**Explore the material:**
a: In the thread on screen-font OCR, retype the passage between "So I suppose" and "already done it).", inclusive.
b: Translate this sentence from the thread on screen-font OCR into Spanish: "This question is not about regular OCR (as in OCRing a scanned text)."
___ Selected text
3

I'd like to know if there are any techniques/APIs that can be used to do fast screen fonts OCR?

The following is taken for granted:

  • the text to OCR shall come from a screenshot and shall be rendered using screen fonts
  • the text to OCR may or may not be anti-aliased
  • anti-aliasing may or not use RGB decimation (aka sub-pixel AA aka ClearType etc.)
  • the screenshot may be in RGB or RBG order
  • the baseline is trivial to find (just look at all the screen fonts: baseline appear very clearly and are easy to find algorithmically)
  • a lot of errors are allowed (characters recognition doesn't need to be 100% correct at all)
  • fonts are basically known in advance but how exactly the fonts are rendered is not (the size is unknow, the color is unknown, the type of anti-aliasing is unknown). Basically what is known is that it's going to be very common fonts

So I suppose it's not anywhere near as complicated as doing "real" OCR: finding the baseline and "cutting" each character is quite easy to do (I've already done it).

Does anyone know about specific techniques or paper(s) or even APIs allowing to do such a feat?

Note that: this question is not about screen-scraping. This question is not about breaking CAPTCHAs. This question is not about regular OCR (as in OCRing a scanned text). This question is not about GUI-automation (altough some may use it that way).

SyntaxT3rr0r
  • 27,745
  • 21
  • 87
  • 120
  • Please see if any of the answers to this question http://stackoverflow.com/q/896224/377657 applys to your situation. – rwong Jun 30 '11 at 07:23

2 Answers2

1

I have good experience with invariant moments (for example Hu moments, but they may be little too onvariant for your purpose, as you have predefined orientation) for feature extraction paired with cluster analysis (I got really good results with Mahalanobis distance).
______
___ Given information
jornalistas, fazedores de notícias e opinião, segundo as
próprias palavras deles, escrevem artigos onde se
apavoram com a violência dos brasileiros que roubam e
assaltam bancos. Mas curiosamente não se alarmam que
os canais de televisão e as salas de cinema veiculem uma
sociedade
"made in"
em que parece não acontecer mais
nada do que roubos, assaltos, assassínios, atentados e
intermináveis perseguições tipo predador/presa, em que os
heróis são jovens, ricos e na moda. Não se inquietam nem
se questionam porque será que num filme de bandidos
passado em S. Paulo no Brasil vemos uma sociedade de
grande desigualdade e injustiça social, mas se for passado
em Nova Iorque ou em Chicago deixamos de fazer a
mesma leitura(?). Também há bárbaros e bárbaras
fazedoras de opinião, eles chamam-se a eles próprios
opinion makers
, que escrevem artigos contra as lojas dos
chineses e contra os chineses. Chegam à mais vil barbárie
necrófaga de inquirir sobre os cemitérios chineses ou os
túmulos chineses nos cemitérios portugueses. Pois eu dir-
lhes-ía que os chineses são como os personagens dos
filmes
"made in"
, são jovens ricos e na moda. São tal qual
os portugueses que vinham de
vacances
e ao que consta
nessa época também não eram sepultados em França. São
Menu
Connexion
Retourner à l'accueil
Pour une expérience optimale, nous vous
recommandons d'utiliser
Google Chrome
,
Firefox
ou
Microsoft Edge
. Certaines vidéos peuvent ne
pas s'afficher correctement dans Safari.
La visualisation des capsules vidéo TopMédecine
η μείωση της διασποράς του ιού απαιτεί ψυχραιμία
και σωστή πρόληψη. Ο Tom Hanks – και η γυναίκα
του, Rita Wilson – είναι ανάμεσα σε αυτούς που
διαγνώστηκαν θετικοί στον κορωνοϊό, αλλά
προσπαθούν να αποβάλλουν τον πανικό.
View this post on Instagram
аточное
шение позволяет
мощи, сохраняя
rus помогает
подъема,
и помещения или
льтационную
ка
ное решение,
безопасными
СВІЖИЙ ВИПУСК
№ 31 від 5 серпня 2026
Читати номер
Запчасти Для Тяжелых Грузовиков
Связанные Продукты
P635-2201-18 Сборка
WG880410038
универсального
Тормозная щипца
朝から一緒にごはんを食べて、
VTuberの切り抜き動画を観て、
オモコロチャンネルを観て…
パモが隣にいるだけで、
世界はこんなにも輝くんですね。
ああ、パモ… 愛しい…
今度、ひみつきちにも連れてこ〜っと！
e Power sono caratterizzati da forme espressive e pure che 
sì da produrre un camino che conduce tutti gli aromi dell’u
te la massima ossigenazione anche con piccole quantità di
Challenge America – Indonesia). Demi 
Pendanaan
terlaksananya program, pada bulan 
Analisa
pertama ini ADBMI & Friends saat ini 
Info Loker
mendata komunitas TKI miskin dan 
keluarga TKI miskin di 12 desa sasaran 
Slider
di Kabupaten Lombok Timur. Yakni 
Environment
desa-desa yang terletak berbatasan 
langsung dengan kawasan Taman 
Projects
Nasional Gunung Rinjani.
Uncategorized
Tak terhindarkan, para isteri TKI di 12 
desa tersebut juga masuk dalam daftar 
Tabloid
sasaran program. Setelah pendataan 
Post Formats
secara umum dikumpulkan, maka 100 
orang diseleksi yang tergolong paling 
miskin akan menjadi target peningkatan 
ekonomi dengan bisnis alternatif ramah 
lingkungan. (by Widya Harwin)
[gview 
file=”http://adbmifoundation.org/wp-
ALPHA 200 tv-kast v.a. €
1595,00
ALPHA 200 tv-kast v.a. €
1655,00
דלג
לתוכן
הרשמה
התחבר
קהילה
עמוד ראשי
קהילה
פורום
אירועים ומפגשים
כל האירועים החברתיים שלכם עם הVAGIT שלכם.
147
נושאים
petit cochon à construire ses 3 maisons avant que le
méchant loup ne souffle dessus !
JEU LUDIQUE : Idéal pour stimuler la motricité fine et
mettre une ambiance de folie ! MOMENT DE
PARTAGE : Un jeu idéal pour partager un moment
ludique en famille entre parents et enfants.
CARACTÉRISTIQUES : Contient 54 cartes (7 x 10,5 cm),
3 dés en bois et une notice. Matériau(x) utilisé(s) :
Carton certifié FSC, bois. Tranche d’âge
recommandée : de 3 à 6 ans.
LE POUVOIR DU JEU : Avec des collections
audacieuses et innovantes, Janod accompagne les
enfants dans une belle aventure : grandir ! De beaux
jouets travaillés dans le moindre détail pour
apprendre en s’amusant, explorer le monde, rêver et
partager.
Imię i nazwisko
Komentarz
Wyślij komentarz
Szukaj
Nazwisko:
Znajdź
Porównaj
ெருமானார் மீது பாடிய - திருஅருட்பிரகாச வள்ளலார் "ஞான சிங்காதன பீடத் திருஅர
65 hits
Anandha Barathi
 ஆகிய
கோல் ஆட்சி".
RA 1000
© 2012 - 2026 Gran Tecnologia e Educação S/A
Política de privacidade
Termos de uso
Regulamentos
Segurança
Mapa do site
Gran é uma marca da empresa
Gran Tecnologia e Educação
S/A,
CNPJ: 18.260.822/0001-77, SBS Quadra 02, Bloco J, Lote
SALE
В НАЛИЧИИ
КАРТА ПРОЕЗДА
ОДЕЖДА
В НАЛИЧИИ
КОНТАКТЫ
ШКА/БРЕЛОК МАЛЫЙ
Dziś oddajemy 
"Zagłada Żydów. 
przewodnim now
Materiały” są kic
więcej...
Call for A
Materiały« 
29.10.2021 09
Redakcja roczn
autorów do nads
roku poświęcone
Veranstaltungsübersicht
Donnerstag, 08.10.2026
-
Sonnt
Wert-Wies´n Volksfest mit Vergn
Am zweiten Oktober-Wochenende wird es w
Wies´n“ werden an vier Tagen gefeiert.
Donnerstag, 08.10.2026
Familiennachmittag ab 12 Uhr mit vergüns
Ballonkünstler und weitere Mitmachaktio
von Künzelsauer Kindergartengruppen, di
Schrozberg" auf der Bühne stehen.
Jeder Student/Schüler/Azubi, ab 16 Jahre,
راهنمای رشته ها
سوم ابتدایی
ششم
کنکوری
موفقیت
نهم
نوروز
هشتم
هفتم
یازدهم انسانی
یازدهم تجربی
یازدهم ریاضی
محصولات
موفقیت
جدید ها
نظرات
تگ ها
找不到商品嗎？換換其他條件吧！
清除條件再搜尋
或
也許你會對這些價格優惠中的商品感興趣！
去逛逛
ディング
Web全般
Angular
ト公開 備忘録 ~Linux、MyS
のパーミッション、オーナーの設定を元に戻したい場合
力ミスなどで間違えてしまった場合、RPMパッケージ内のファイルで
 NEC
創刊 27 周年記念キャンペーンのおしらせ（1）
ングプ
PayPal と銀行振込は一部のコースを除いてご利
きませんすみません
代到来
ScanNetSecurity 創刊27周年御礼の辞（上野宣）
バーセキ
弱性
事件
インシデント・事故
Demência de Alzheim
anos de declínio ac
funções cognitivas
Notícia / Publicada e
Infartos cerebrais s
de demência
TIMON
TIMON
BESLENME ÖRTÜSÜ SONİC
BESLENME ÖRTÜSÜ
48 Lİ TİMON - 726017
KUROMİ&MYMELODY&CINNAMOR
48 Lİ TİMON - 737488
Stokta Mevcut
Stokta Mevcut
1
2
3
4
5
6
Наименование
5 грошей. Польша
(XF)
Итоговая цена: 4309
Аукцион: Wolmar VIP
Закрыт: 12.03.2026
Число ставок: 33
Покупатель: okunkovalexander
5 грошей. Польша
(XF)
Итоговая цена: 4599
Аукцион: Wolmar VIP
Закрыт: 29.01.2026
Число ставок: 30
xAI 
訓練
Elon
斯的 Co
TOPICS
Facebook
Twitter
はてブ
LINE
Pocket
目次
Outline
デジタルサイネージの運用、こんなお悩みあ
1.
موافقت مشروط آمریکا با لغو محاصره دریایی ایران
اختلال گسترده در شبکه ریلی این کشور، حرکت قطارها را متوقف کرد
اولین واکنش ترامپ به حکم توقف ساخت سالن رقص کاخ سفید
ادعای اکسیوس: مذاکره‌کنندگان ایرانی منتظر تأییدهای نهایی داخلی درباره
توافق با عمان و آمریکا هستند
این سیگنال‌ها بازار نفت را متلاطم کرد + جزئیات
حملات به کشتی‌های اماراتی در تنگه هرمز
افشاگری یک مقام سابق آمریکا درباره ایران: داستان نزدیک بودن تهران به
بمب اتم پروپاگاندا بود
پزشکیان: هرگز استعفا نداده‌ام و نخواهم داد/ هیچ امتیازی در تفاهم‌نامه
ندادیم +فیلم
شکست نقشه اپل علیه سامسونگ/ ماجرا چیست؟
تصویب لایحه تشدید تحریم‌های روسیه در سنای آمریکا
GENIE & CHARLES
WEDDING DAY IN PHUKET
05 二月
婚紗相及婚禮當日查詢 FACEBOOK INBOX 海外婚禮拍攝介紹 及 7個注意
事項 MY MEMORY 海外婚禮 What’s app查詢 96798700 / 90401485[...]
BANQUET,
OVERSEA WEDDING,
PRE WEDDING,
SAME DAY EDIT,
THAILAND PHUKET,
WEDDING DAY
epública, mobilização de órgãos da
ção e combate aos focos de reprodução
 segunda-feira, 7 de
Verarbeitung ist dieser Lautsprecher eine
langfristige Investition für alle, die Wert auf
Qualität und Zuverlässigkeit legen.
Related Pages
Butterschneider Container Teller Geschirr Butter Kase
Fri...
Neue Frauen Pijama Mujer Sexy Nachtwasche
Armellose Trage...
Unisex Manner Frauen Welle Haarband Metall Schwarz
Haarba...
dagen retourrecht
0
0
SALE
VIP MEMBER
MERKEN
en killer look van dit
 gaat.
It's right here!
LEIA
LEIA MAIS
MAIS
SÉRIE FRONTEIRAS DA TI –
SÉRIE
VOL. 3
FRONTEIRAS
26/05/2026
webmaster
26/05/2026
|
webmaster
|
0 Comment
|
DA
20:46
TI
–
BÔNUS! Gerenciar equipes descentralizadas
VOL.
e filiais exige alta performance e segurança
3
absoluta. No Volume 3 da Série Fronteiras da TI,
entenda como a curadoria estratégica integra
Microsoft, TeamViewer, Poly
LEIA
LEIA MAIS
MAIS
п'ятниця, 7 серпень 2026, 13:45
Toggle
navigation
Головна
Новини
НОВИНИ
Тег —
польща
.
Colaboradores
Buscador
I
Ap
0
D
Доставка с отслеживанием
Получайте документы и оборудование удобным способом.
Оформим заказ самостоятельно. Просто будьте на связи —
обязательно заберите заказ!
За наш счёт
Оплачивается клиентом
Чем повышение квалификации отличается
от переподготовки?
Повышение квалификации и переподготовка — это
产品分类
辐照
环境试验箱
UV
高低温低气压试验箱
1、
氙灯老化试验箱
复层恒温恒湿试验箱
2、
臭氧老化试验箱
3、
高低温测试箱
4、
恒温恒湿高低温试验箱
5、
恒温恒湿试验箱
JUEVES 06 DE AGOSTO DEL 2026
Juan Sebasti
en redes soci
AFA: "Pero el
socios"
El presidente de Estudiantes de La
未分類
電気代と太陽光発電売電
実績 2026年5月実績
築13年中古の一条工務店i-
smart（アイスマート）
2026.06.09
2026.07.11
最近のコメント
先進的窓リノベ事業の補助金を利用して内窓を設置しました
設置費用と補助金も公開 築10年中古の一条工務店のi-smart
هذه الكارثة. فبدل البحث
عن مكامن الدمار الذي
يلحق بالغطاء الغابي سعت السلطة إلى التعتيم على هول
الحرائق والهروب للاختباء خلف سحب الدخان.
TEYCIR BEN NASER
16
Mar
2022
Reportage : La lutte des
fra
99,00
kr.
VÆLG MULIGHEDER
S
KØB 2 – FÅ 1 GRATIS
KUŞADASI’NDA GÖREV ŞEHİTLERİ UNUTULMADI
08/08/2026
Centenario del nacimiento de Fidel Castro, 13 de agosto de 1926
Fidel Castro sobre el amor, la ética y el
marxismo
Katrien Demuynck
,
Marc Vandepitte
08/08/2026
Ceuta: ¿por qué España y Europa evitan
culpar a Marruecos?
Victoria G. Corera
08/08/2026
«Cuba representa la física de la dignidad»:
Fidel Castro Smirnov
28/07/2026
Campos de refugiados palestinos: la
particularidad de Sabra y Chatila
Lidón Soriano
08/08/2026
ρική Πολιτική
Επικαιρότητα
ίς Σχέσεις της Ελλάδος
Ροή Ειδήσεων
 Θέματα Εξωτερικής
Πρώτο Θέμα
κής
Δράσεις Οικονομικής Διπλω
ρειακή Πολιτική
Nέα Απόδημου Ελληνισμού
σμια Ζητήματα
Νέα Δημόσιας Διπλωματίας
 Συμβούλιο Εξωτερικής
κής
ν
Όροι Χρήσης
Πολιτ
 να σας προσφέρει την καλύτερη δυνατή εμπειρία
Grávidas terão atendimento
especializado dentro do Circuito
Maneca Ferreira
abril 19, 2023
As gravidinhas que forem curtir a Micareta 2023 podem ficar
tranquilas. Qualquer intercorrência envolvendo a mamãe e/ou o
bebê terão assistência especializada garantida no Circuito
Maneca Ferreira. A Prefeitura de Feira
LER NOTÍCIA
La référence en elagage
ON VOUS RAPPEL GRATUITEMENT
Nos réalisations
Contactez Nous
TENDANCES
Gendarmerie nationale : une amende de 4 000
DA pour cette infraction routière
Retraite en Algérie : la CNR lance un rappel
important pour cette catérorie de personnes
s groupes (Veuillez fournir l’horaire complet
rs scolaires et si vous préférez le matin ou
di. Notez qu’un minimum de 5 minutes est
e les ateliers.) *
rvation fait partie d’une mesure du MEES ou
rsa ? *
______
**Responses:**
a:
So I suppose it's not anywhere near as complicated as doing "real" OCR: finding the baseline and "cutting" each character is quite easy to do (I've already done it).

b: Esta pregunta no trata sobre el OCR normal (como al hacer OCR de un texto escaneado).